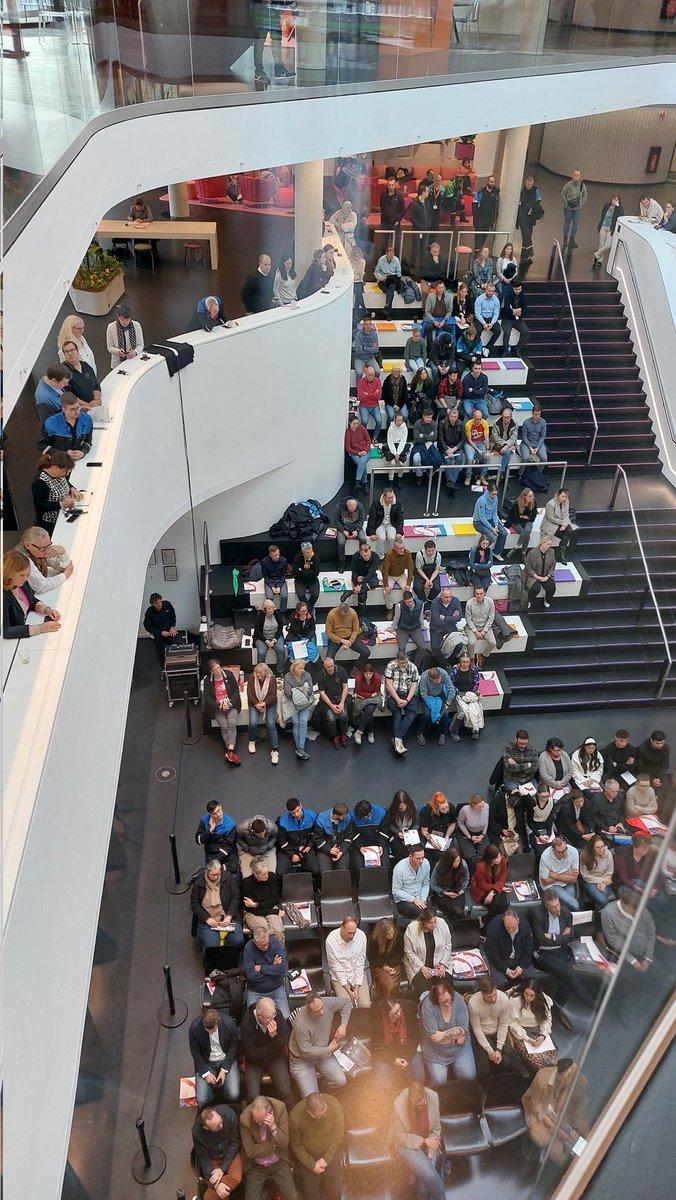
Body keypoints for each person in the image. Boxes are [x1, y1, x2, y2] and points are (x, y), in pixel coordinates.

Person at [531, 890, 592, 1007]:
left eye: (558, 904)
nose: (557, 909)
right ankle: (592, 1004)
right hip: (544, 952)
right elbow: (541, 939)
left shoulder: (565, 911)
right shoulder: (536, 914)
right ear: (546, 906)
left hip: (560, 950)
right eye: (553, 907)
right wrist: (562, 936)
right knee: (568, 974)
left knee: (566, 978)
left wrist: (553, 937)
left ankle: (558, 1005)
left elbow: (571, 936)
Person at [522, 1059, 589, 1165]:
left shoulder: (572, 1073)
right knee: (556, 1144)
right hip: (538, 1112)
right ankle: (569, 1162)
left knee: (573, 1129)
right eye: (564, 1078)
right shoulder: (542, 1080)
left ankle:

WHAT NEEDS TO BE DONE: Keep each line of the records exactly as it is while transcribing them, but leave the images behind.

RESPONSE:
Body keypoints for each person in the image. Boxes are [x1, y1, x2, y2] and points are (x, y), in pixel coordinates.

Person at [531, 890, 592, 1007]:
left eye: (558, 904)
nose: (557, 909)
right ankle: (592, 1004)
right hip: (544, 952)
right elbow: (541, 939)
left shoulder: (565, 911)
right shoulder: (536, 914)
right ear: (546, 906)
left hip: (560, 950)
right eye: (553, 907)
right wrist: (562, 936)
right knee: (568, 974)
left knee: (566, 978)
left wrist: (553, 937)
left ankle: (558, 1005)
left elbow: (571, 936)
Person at [522, 1059, 589, 1165]:
left shoulder: (572, 1073)
right knee: (556, 1144)
right hip: (538, 1112)
right ankle: (569, 1162)
left knee: (573, 1129)
right eye: (564, 1078)
right shoulder: (542, 1080)
left ankle:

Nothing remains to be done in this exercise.